There is this new book out, Open City by Teju Cole, and it's been getting some wonderful reviews. There is a reason for that. The book is actually fantastic. I say that only some seventy pages into it and so I might be proven otherwise, but right now this book is a beautiful little object. James Wood heard the voice of W.G. Sebald in these pages, his tone, a similar style of writing. That was all I needed to hear to go out and purchase this book, Sebald one of my favorite writers, one who I need to return back to soon, it being years now since I tore through his books, utterly enchanted.
This novel has a similar tone, but not one that mimics Sebald, something its own. The narrator, a Nigerian immigrant doing his medical residency in New York City, wanders the streets of New York, going on long walks, much like Sebald, and thinking about the course of history, both the long-view historical record of centuries and also that of one's personal history, the two intertwining, and the book a beautiful meditation on a slew of subjects, writers and artists names bandied about as they relate to thoughts that pop into and out of the narrator's head.

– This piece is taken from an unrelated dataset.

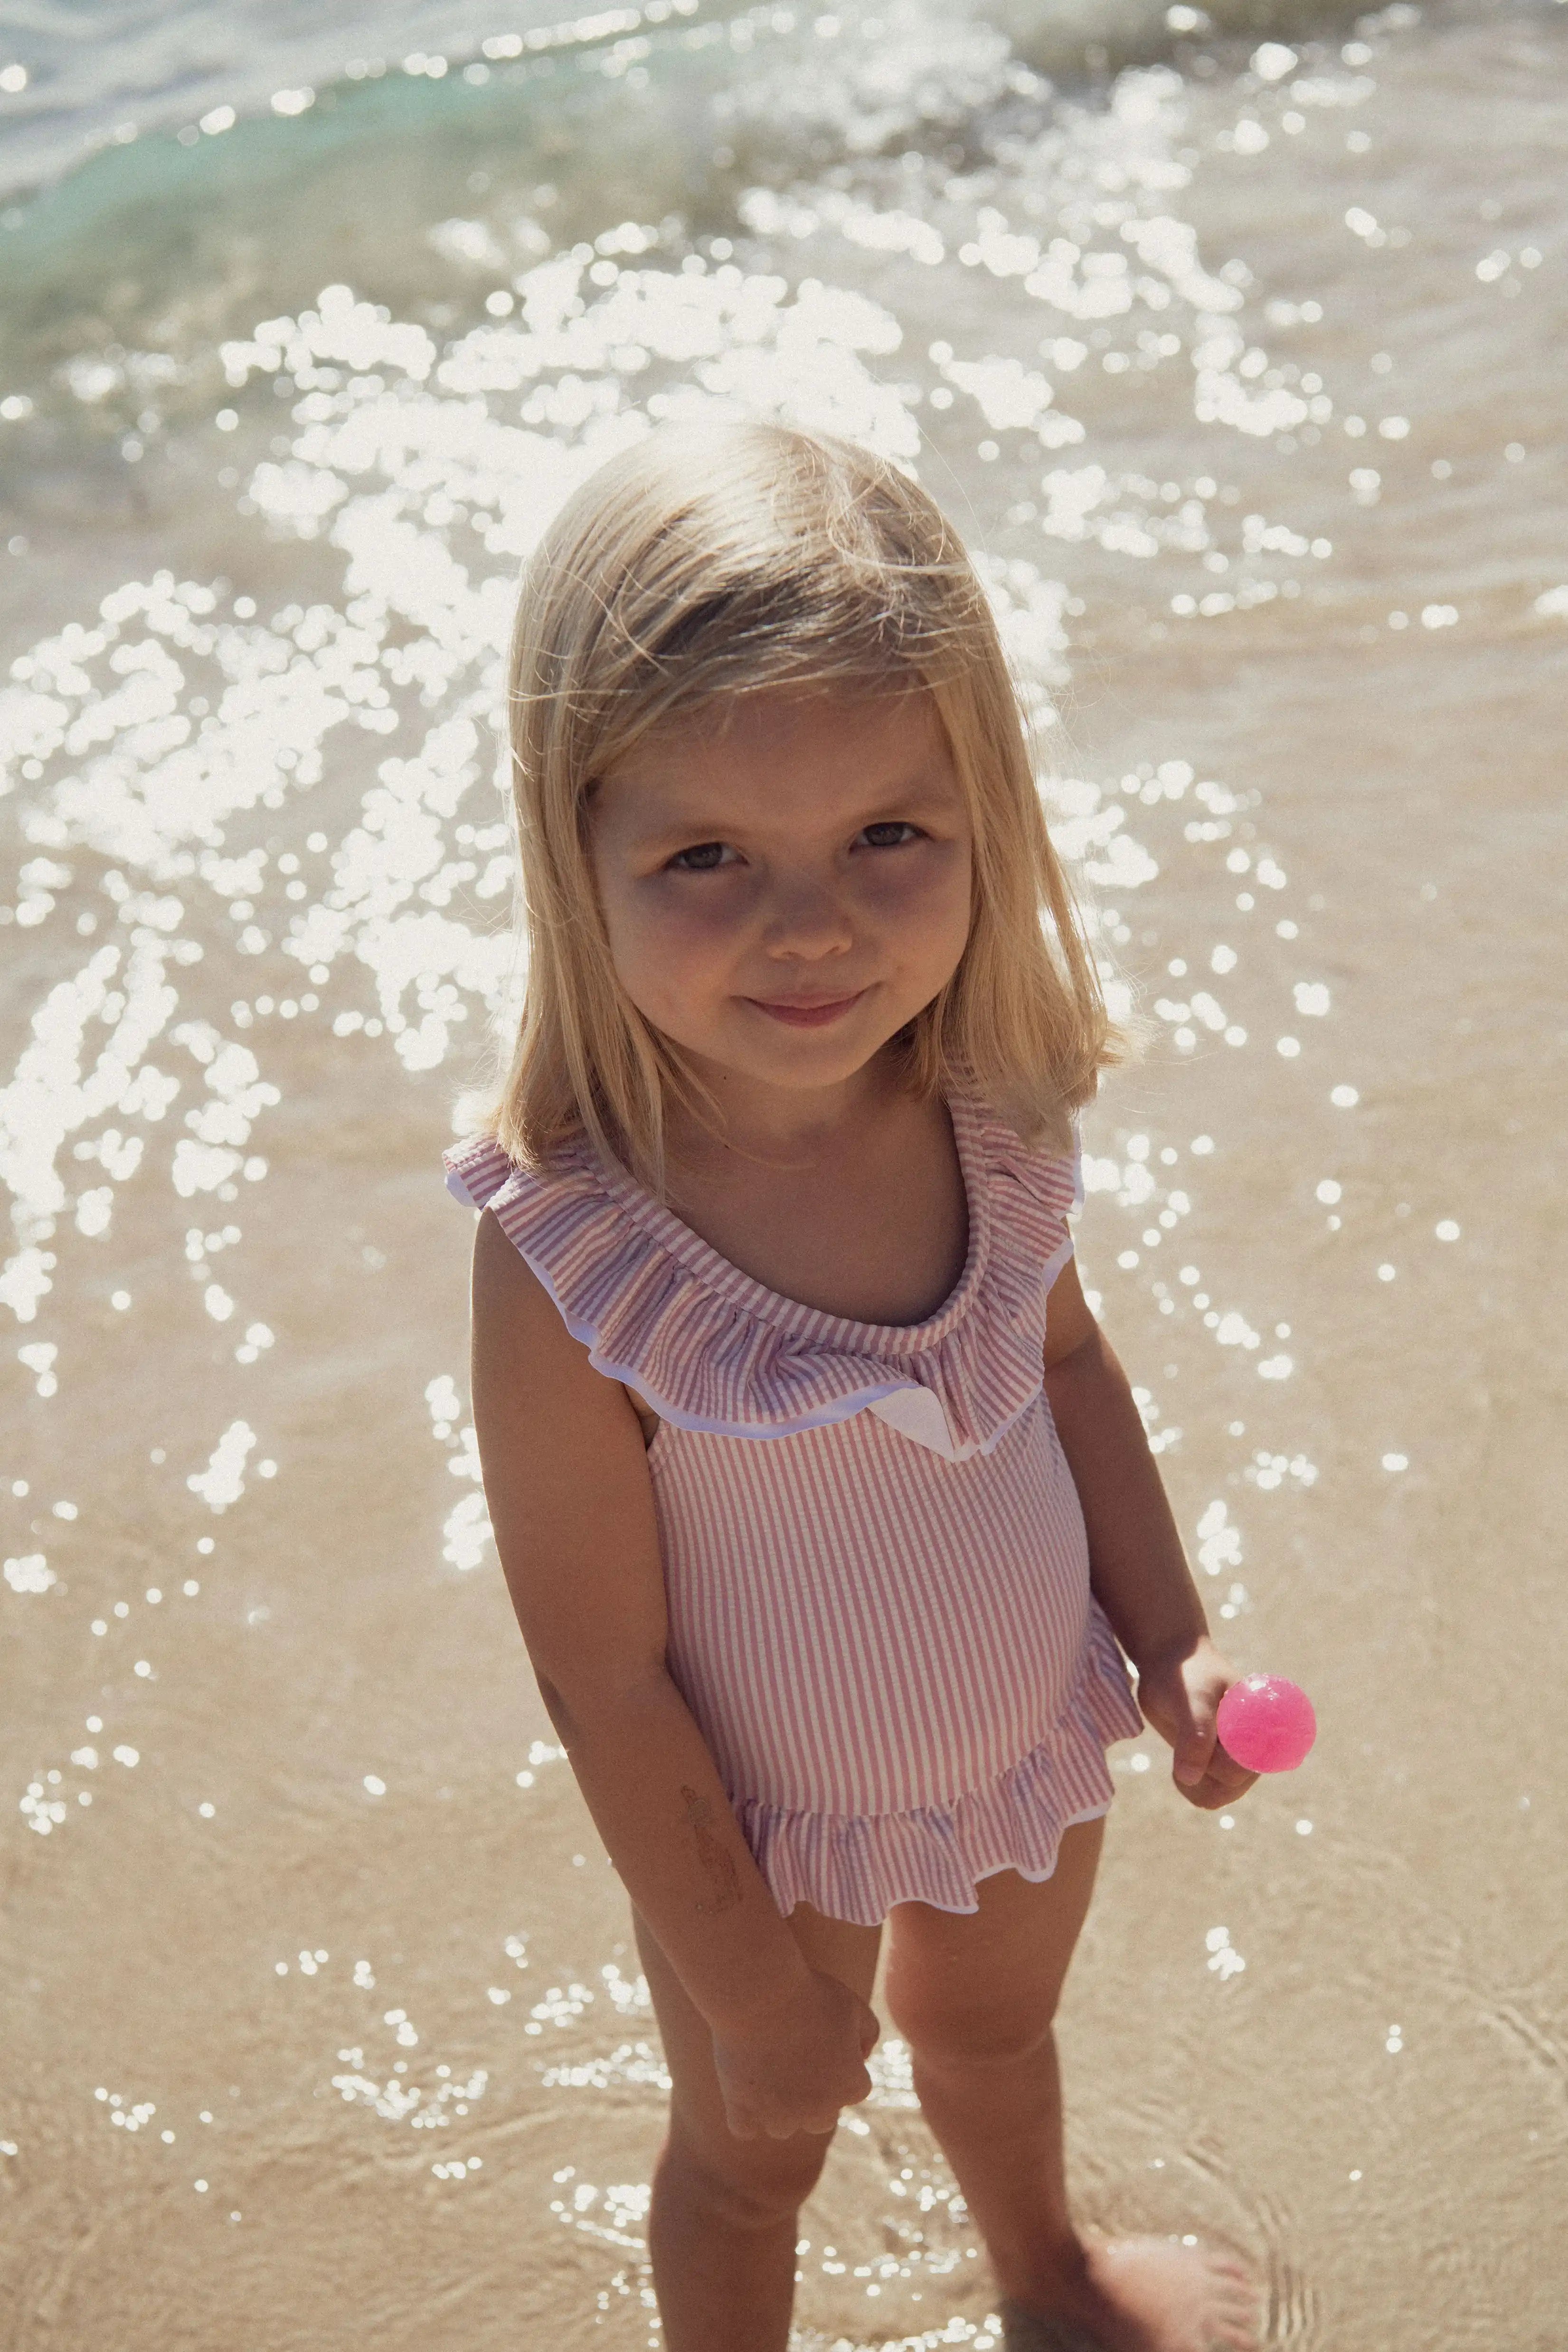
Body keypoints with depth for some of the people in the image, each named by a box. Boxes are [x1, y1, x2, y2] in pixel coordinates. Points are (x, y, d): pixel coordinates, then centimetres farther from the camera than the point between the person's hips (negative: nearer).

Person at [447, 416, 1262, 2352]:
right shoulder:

It has a beautiful pacing to it, the writing, that slows you down when reading it, puts you in a meditative state as well. There are beautiful pages that stretch and stretch. The last several pages of Chapter 4 absolutely blew me away when I read them today as I rode the train into the city and back home. These pages detail a walk through Battery Park City and a walk that passes near the site of Ground Zero, a construction site. I would like to just type out these pages and show you how amazing this stuff is, the echoes of not only Sebald here and his fascination with historical memory and amnesia, but also very strong echoes of Fitzgerald's writing about the Dutch sailors laying eyes on the New World at the end of The Great Gatsby. Instead, I'll type a paragraph and encourage you to read this as well. This is really great literature and it is thrilling to read:
"And, as thought leads to thought, standing there looking at the river, I felt an unexpected pang of my own, a sudden urgency and sorrow, but the image of the one I was thinking of flitted past quickly. It had been only a few weeks, but time had begun to dull even that wound. It was getting cold, but I stood awhile longer. How easy it would be, I thought, to slip gently into the water here, and go down to the depths. I knelt, and trailed my hand in the Hudson. It was frigid. Here we all were, ignoring that water, paying as little attention to the pair of black entities between which our little light intervened. Our debt, though, to that light: what of it? We owe ourselves our lives. This, about which we physicians say so much to our patients, about which so little can reasonably be said, folds back and also asks us questions. I wiped my hand on my jacket, and breathed on my fingers to warm them up." (56)
I think the air's been more humid lately. My hair had been getting poofier and poofier. It was looking worse and worse. Look good, feel good. I cut just about all of it off today, shaving the sides and back of my head with a #1 setting on my clippers, the hair falling into my kitchen sink, on to the white and black checkered floor of my kitchen. I scissored the top of my hair down into something I felt looked cute. I showered off all this hair, all this weight of winter and laziness and things not accomplished. It went down the drain. I swept up the hair afterwards in the kitchen, dropped it into the trash can, then mopped the floor down. I feel freer, happier. See you later you last few months. Feeling fresh and ready to start with these things I keep talking about.